— DIRECTIONS FOR THIS TASK —
With nothing left out, repeat every entry exactly.

======

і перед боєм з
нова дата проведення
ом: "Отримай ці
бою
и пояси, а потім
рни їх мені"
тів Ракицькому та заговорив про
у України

======

— WRITTEN SOLUTION —
і перед боєм з
нова дата проведення
ом: "Отримай ці
бою
и пояси, а потім
рни їх мені"
тів Ракицькому та заговорив про
у України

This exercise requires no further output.